In 1972, when she was interviewing for the new and controversial position of women’s advisor to Gough Whitlam, future femocrat Anne Summers was asked to nominate the single most important policy issue for Australian women.
She struggled to identify just one, but finally stated child care was the priority if Australian women were going to be able to balance work and family obligations effectively.
Throughout the Hawke and Keating years of government child care always had a place in Labor’s policy agenda, but the commitment to putting money behind the promise waxed and waned to say the least.
Since 1996 we have seen child care fall off the mainstream agenda for both parties.
This week it made a comeback in relation to the ALP. Time will tell whether it will come back like John Travolta or like Charlie Sheen.
Labor’s childcare funding boost of $1 billion is clearly part of its appeal to middle-income voters. The special incentives for centres to cater to babies under two years reflects the fact that for many women (especially those employed casually or those without maternity leave) going back to work a few months after the birth of a child is an economic imperative, not a lifestyle choice.

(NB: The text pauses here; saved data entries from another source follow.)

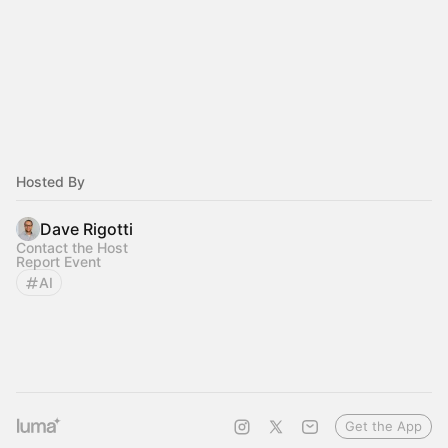
Hosted By
Dave Rigotti
Contact the Host
Report Event
AI
Get the App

Latham has come good on the promise he made to certain women in the Labor caucus that he would give women’s policy a bigger lead up, and greater emphasis, than had previously been the case under Kim Beazley.
But no one could possibly mistake Latham for a born-again feminist.
Just consider Labor’s ‘Male Role Models for Boys’ policy released in Week 2 of the campaign. It reads a little like a ‘men’s rights’ pamphlet, or at best a Susan Faludi bestseller. It talks about how Australian boys are struggling with a crisis of masculinity brought about by the loss of blue collar jobs, problems with literacy levels, and issues around suicide and anti-social behaviour.
There is no doubt that some boys, especially those from rural and regional areas and lower socio-economic brackets, are struggling hard at school compared to girls. But in employment terms most recover from this relative disadvantage later on in life, because – unlike the majority of women – their career paths aren’t seriously interrupted by family duties.
Without a genuine policy commitment to child care, a woman’s career will probably never get back on track after she has her first child.
As much as the moral panic over problems with boys gives me the willies, it may well be smart politics for Labor. Helping boys at school and women after they leave school may go some way towards satisfying women’s groups as well as those groups with a less-than-feminist agenda.
Of course it runs the risk of disappointing both, but then again Latham has never been one to play it safe.